How to complete this task — Starting at the line that contains "2H6L4.5 2H-2.5L-4.4-4H-6ZM-1.5 3.2a1.3", quote each line exactly through the last line of the entries, both included.

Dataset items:
============================================================

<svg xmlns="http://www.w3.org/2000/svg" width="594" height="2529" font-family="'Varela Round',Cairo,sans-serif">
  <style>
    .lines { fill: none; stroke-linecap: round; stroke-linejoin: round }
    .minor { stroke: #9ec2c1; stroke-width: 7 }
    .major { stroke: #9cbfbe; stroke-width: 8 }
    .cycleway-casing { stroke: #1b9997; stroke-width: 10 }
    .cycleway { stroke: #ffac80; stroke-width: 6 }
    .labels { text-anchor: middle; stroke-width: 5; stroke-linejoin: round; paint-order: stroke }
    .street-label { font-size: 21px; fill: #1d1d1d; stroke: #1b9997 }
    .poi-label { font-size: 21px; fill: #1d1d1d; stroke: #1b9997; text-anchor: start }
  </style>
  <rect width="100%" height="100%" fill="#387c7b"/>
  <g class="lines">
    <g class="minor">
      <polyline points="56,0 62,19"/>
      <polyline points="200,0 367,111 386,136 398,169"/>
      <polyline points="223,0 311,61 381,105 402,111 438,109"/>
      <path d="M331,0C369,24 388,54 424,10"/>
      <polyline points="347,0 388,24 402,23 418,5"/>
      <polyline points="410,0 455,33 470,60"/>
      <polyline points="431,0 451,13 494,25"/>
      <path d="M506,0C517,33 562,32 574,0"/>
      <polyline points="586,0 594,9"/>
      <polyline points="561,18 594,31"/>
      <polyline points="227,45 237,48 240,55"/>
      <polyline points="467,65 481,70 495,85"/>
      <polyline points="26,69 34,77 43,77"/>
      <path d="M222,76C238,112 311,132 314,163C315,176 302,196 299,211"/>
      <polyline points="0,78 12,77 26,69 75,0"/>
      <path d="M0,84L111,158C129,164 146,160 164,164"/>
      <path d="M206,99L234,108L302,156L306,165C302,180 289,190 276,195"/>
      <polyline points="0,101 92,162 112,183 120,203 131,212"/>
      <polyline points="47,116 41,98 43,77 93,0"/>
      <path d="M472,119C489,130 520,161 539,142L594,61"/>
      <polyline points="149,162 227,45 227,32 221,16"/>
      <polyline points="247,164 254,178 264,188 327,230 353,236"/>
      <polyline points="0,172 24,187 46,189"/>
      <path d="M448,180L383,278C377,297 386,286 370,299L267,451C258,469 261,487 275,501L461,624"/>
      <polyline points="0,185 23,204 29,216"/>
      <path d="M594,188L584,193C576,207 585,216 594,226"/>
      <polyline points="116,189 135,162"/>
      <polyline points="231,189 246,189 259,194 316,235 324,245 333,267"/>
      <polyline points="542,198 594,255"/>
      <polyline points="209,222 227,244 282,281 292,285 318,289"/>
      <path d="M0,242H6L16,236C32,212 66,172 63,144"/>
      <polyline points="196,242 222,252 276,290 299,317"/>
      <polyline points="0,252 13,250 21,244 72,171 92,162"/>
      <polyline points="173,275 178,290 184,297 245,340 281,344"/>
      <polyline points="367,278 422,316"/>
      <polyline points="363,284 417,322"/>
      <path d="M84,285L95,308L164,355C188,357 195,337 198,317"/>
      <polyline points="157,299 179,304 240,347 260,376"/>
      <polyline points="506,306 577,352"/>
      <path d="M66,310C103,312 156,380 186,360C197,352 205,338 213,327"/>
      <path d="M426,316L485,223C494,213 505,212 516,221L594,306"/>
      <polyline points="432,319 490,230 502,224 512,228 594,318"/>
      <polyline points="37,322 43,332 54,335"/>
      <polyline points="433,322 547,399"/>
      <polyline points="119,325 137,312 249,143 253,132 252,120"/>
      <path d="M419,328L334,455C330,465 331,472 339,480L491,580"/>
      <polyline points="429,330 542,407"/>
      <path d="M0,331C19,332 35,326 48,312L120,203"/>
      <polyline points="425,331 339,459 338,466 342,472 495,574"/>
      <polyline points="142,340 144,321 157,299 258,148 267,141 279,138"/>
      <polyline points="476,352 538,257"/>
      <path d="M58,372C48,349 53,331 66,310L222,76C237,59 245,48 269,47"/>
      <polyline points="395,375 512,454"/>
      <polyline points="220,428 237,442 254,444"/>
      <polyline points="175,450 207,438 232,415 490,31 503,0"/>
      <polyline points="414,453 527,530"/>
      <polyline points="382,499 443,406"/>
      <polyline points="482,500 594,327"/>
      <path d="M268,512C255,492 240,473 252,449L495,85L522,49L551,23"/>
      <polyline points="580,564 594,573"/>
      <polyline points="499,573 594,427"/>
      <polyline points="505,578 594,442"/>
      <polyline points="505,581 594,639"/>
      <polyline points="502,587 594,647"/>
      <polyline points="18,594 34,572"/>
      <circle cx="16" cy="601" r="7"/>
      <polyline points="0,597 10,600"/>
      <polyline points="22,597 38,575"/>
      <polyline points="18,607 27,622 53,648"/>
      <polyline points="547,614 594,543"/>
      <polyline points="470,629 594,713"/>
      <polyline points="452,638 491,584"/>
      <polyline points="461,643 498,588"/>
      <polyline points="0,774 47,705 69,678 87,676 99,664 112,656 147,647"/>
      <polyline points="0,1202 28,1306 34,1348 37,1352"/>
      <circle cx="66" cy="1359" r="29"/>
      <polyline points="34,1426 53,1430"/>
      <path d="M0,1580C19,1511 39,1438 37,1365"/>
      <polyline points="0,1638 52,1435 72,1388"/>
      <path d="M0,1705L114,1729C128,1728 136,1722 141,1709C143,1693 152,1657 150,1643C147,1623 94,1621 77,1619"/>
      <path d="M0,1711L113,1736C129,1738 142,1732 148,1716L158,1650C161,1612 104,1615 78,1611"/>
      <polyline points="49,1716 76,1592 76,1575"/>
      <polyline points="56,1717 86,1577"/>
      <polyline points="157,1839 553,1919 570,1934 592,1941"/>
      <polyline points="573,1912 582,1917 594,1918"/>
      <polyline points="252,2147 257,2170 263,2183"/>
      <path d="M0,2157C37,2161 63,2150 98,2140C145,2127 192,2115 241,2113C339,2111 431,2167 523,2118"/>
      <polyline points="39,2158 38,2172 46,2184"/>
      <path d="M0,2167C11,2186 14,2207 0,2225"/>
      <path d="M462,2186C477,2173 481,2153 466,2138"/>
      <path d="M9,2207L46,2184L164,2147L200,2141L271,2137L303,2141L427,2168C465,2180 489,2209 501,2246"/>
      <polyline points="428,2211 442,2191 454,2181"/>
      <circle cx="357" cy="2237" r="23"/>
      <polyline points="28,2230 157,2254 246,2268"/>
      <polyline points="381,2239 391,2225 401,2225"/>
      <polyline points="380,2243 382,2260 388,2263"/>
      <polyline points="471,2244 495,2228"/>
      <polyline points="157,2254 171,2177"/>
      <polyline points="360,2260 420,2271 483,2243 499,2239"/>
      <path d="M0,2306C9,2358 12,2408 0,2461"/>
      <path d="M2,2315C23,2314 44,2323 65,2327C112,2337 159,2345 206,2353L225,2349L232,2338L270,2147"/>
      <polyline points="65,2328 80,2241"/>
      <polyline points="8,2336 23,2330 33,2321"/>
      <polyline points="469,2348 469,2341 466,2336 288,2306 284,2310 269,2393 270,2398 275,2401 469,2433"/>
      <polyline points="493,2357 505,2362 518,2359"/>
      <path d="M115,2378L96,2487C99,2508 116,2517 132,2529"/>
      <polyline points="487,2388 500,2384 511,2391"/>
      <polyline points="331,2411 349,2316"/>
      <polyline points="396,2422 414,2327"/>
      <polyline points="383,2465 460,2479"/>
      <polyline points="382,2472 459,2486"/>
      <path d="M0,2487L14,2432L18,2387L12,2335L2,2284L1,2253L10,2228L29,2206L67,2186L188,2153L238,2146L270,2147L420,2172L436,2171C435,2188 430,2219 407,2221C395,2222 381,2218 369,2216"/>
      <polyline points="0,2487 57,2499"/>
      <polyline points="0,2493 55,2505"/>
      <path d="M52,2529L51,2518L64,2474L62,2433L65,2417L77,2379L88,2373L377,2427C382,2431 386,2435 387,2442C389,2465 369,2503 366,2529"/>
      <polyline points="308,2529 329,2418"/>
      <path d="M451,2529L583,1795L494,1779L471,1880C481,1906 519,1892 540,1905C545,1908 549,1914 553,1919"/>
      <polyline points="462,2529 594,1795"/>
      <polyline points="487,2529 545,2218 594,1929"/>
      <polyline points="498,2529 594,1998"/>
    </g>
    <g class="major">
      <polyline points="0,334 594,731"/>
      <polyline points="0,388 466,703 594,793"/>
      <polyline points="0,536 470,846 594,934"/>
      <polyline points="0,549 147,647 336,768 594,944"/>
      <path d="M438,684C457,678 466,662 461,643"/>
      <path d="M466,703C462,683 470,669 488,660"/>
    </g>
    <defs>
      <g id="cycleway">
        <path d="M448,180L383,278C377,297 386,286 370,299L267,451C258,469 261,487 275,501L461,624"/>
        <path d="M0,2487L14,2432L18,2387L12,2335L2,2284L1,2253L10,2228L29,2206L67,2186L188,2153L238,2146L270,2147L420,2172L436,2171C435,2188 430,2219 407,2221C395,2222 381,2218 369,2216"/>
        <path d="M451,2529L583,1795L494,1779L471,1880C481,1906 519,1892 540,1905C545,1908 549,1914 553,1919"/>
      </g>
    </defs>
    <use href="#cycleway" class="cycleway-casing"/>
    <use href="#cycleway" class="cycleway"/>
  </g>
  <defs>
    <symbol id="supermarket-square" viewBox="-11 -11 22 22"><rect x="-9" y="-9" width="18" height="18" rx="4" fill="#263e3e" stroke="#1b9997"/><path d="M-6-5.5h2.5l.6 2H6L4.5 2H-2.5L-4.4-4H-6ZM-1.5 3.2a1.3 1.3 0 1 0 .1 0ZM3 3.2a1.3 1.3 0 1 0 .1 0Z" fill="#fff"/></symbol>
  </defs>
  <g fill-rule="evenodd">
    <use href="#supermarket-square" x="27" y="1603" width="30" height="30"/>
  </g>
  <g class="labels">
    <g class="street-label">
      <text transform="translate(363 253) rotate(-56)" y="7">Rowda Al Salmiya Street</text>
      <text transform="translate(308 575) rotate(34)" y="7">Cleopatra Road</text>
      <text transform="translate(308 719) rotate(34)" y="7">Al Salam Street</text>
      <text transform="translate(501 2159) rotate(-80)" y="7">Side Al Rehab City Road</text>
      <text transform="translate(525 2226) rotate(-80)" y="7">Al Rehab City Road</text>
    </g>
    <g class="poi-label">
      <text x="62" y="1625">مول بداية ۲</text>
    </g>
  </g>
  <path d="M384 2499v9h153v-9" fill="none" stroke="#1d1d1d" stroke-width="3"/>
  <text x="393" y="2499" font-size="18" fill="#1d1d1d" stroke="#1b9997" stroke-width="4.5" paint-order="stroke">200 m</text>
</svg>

============================================================

Expected answer —
    <symbol id="supermarket-square" viewBox="-11 -11 22 22"><rect x="-9" y="-9" width="18" height="18" rx="4" fill="#263e3e" stroke="#1b9997"/><path d="M-6-5.5h2.5l.6 2H6L4.5 2H-2.5L-4.4-4H-6ZM-1.5 3.2a1.3 1.3 0 1 0 .1 0ZM3 3.2a1.3 1.3 0 1 0 .1 0Z" fill="#fff"/></symbol>
  </defs>
  <g fill-rule="evenodd">
    <use href="#supermarket-square" x="27" y="1603" width="30" height="30"/>
  </g>
  <g class="labels">
    <g class="street-label">
      <text transform="translate(363 253) rotate(-56)" y="7">Rowda Al Salmiya Street</text>
      <text transform="translate(308 575) rotate(34)" y="7">Cleopatra Road</text>
      <text transform="translate(308 719) rotate(34)" y="7">Al Salam Street</text>
      <text transform="translate(501 2159) rotate(-80)" y="7">Side Al Rehab City Road</text>
      <text transform="translate(525 2226) rotate(-80)" y="7">Al Rehab City Road</text>
    </g>
    <g class="poi-label">
      <text x="62" y="1625">مول بداية ۲</text>
    </g>
  </g>
  <path d="M384 2499v9h153v-9" fill="none" stroke="#1d1d1d" stroke-width="3"/>
  <text x="393" y="2499" font-size="18" fill="#1d1d1d" stroke="#1b9997" stroke-width="4.5" paint-order="stroke">200 m</text>
</svg>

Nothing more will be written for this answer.